● EXERCISE
Transcribe the section of the severance plan provisions below, starting at "The Committee reserves" and ending at "of the Plan.".

● PASSAGE FOR REVIEW
---------------

SECTION 5.  COMPANY ADMINISTRATIVE PROVISIONS

 

5.1           Amendment or Termination.  The Plan may be amended or terminated by the
Company or the Human Resources Committee (for certain enumerated reasons) at
any time when, in its judgment, such amendment or termination is necessary or
desirable.  No such termination or
amendment shall affect the rights of any individual who is then entitled to
receive a Severance Payment at the time of such amendment or termination.

 

Severance
Payments are not intended to be a vested right. 
The Committee reserves the right to interpret the Plan, prescribe, amend
and rescind rules relating to it, determine the terms and provisions of
the Severance Payments and make all other determinations it deems necessary or
advisable for the administration of the Plan. 
The determination of the Committee on all matters regarding the Plan
shall be conclusive.

 

5.2           Claim Procedure.

 

(a)           In General.   If a Participant’s claim for benefits is
denied, the Plan Administrator will furnish written notice of denial to the
Participant making the claim (the “Claimant”) within sixty (60) days of the
date the claim is received, unless special circumstances require an extension
of time for processing the claim.  This
extension will not exceed sixty (60) days, and the Claimant must receive
written notice stating the grounds for the extension and the length of the
extension within the initial sixty (60) day review period.  If the Plan Administrator does not provide
written notice, the Claimant may deem the claim denied and seek review
according to the appeals procedures set forth below.

 

(b)           Denial Notice.   The notice of denial to the Claimant shall
state:

 

(i).     the
specific reasons for the denial;

 

 

(ii).     specific
references to pertinent provisions of the Plan upon which the denial was based;

 

(iii).     a
description of any additional material or information needed for the Claimant
to perfect his or her claim and an explanation of why the material or
information is needed; and

 

(iv).     a
statement that the Claimant may request a review upon written application to
the Plan Administrator, review pertinent Plan documents, and submit issues and
comments in writing, and that any appeal that the Claimant wishes to make of
the adverse determination must be in writing to the Plan Administrator within
ninety (90) days after the Claimant receives notice of denial of benefits.

 

The
notice of denial of benefits shall identify the name and address of the
Administrator to which the Claimant may forward an appeal.  The notice may state that failure to appeal
the action to the Plan Administrator in writing within the ninety (90) day
period will render the determination final, binding and conclusive.

 

5.3           Appeal Procedure.  If the Claimant appeals to the Administrator,
the Claimant or his or her authorized representative may submit in writing
whatever issues and comments he or she believes to be pertinent to the
appeal.  The Administrator shall reexamine
all facts related to the appeal and make a final determination about whether
the denial of benefits is justified under the circumstances.  The Administrator shall advise the Claimant
in writing of:

 

(a)           its decision on
appeal;

 

(b)           The specific reasons for the
decision; and

 

(c)           The specific provisions of
the Plan upon which the decision is based.

---------------

● EXERCISE DATA
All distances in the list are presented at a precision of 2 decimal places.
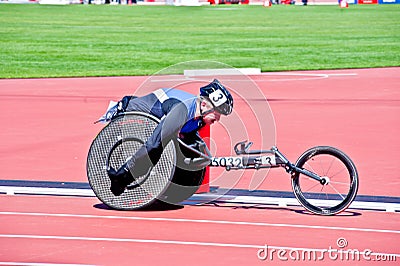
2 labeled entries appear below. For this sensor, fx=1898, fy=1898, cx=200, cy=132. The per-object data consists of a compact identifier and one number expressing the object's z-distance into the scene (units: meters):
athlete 18.65
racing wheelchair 18.78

---------------

● RESPONSE FOR THIS EXERCISE
The Committee reserves the right to interpret the Plan, prescribe, amend
and rescind rules relating to it, determine the terms and provisions of
the Severance Payments and make all other determinations it deems necessary or
advisable for the administration of the Plan.